The assisted death procedure was carried out in Colombia at 9:20 p.m. local time at an unidentified clinic.
Escobar had requested euthanasia twice, the first time in 2020, but a scientific committee conducted an evaluation of the case and he was denied it because he was not a terminal patient.
Finally, in December 2021, the Civil Court 17 of the Cali Circuit authorized the procedure.

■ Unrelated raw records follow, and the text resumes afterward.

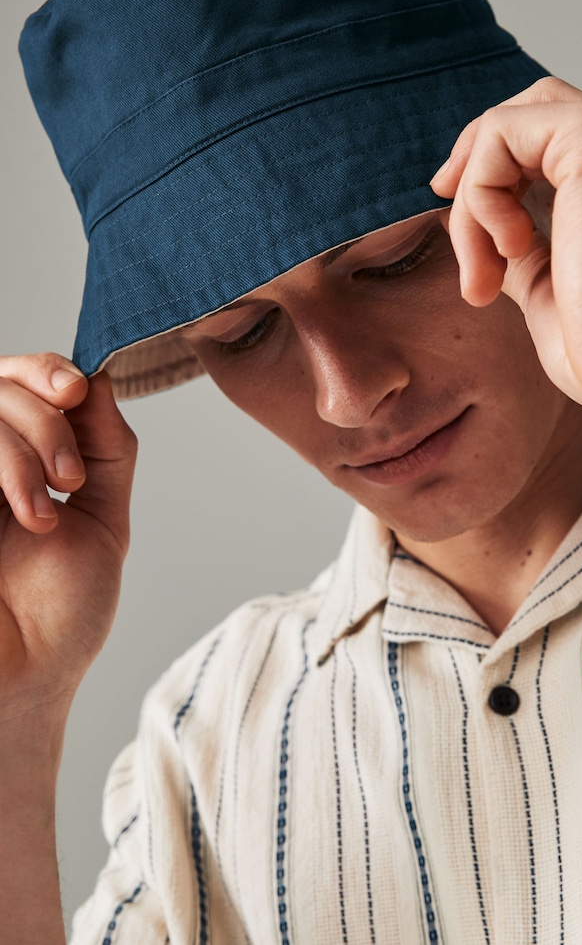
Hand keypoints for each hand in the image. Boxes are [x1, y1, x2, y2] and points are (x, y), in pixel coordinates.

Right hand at [0, 355, 135, 722]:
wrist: (26, 678)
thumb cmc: (62, 610)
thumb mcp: (103, 517)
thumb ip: (106, 446)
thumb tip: (100, 375)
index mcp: (18, 458)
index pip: (19, 378)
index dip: (46, 368)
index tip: (78, 392)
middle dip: (45, 420)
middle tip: (71, 478)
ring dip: (24, 449)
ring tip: (48, 510)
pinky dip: (6, 469)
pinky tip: (28, 518)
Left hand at [431, 77, 581, 429]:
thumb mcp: (556, 283)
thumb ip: (522, 241)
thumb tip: (467, 218)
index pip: (553, 136)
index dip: (496, 178)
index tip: (477, 250)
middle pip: (529, 114)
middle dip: (476, 177)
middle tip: (468, 257)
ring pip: (506, 128)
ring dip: (475, 206)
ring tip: (488, 277)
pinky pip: (499, 135)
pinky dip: (481, 197)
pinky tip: (508, 250)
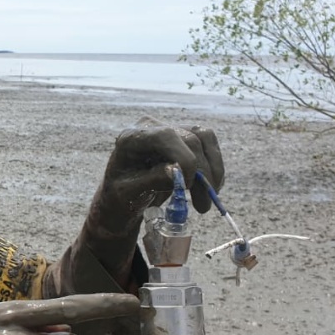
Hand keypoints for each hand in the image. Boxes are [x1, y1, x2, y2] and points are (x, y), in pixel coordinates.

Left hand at [86, 124, 223, 248]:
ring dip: (213, 170)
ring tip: (208, 199)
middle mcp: (152, 127)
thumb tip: (176, 171)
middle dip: (202, 174)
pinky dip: (213, 168)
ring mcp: (169, 129)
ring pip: (204, 138)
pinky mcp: (184, 138)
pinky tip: (208, 189)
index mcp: (131, 137)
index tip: (187, 187)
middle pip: (190, 139)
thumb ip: (151, 181)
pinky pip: (208, 145)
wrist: (122, 197)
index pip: (166, 136)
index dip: (184, 159)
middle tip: (203, 207)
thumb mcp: (129, 194)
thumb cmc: (121, 196)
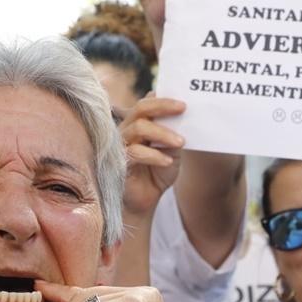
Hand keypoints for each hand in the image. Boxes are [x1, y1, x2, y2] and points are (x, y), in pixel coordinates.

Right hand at [121, 94, 184, 216]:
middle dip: (163, 106)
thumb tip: (180, 114)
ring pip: (139, 127)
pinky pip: (136, 152)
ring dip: (162, 133)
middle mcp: (126, 130)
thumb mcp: (172, 152)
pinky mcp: (118, 162)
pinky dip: (155, 155)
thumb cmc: (157, 174)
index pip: (147, 104)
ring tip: (181, 142)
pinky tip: (168, 162)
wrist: (145, 201)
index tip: (184, 104)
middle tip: (182, 109)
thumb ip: (173, 133)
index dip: (163, 100)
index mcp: (138, 124)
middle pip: (140, 109)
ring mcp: (120, 145)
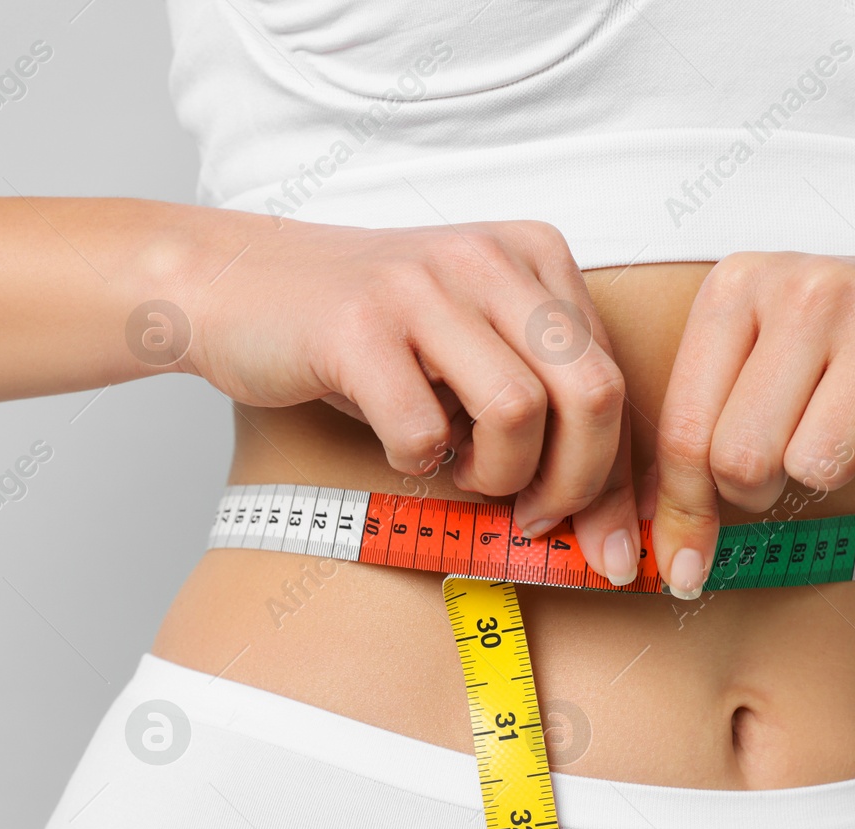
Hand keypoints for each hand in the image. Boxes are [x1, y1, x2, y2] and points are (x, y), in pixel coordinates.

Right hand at [171, 212, 643, 584]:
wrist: (233, 283)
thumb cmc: (363, 336)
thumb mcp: (467, 344)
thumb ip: (541, 400)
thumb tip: (606, 519)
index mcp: (533, 254)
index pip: (615, 375)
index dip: (621, 478)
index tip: (615, 549)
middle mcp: (488, 258)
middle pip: (592, 393)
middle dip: (579, 486)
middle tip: (535, 520)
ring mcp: (422, 287)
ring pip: (520, 412)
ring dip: (498, 474)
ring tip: (461, 471)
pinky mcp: (357, 326)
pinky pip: (423, 430)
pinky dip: (418, 463)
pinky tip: (400, 445)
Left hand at [647, 248, 854, 598]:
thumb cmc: (837, 353)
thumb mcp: (752, 363)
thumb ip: (695, 438)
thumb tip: (664, 551)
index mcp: (737, 285)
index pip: (685, 430)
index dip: (681, 513)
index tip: (683, 570)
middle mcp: (809, 286)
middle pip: (742, 458)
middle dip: (757, 491)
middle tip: (789, 462)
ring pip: (819, 467)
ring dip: (835, 472)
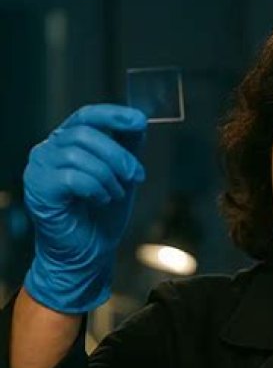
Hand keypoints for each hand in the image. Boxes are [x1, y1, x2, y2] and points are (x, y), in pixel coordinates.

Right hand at [23, 104, 146, 312]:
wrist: (89, 252)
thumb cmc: (102, 215)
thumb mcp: (121, 176)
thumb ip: (127, 148)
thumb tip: (138, 120)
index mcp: (67, 142)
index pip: (87, 116)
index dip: (113, 115)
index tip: (139, 120)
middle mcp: (48, 150)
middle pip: (86, 134)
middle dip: (118, 156)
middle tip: (136, 177)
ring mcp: (39, 168)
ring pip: (79, 155)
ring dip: (108, 177)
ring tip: (114, 195)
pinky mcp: (38, 189)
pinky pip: (72, 178)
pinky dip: (95, 189)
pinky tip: (100, 201)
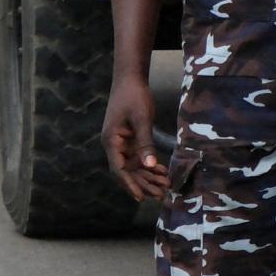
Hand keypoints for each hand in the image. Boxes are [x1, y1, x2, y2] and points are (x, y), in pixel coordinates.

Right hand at [103, 70, 166, 201]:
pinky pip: (138, 158)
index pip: (118, 169)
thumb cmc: (134, 96)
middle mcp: (114, 145)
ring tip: (165, 187)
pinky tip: (162, 172)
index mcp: (111, 141)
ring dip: (148, 176)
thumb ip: (145, 143)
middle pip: (126, 171)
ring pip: (134, 167)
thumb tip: (150, 165)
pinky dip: (149, 165)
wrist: (130, 79)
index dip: (130, 184)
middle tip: (161, 195)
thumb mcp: (142, 119)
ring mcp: (121, 143)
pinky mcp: (129, 140)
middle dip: (143, 184)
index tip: (141, 197)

For her part, on Saturday, January 8, Martha Sepúlveda also underwent the euthanasia procedure at the IPS Incodol in Medellín, as ordered by a judge on October 27, as reported in a statement by the organization DescLab, which promotes the human rights and the right to assisted death in Colombia.
Sepúlveda had also struggled to access the procedure
Sepúlveda was going to die of her own free will initially on October 10, 2021, but the procedure was canceled by the Medellín IDC, which argued in a statement that the patient did not meet the criteria "of termination as considered in the first committee." .
advertising
Sepúlveda suffered from amyotrophic lateral sclerosis (ALS), a serious, incurable and degenerative disease.
Instead, Víctor Escobar suffered, according to his lawyer, from chronic obstructive pulmonary disease (COPD), high blood pressure and also suffered from immobility of part of his body, due to an accident.
What if Martha Sepúlveda repents just before her euthanasia?
This was explained by his lawyer
Shortly before undergoing the procedure, Víctor Moreno stated in an interview with the RCN news network that “they should put their hands on their hearts and see the suffering of each non-terminal patient, degenerative patient like me, and the right to undergo a dignified death ”.
His lawyer reported that Moreno decided to donate his functional organs.
CNN sought a reaction from the family and the lawyers but they decided not to speak more publicly about the case and only refer us to the statement.
Intense debate in the country over euthanasia
The cases of Moreno and Sepúlveda generated an intense debate on the right to assisted death in Colombian society in recent months.
In Colombia, euthanasia has been decriminalized since 1997. It can be applied, according to the criteria of that time, as long as it is a terminal illness, that there is intense pain, that the procedure is requested voluntarily and that it is performed by a specialist.
But a new Constitutional Court ruling in July expanded the right to die with dignity (through euthanasia) for patients suffering from a serious and incurable illness or injury that causes intense suffering.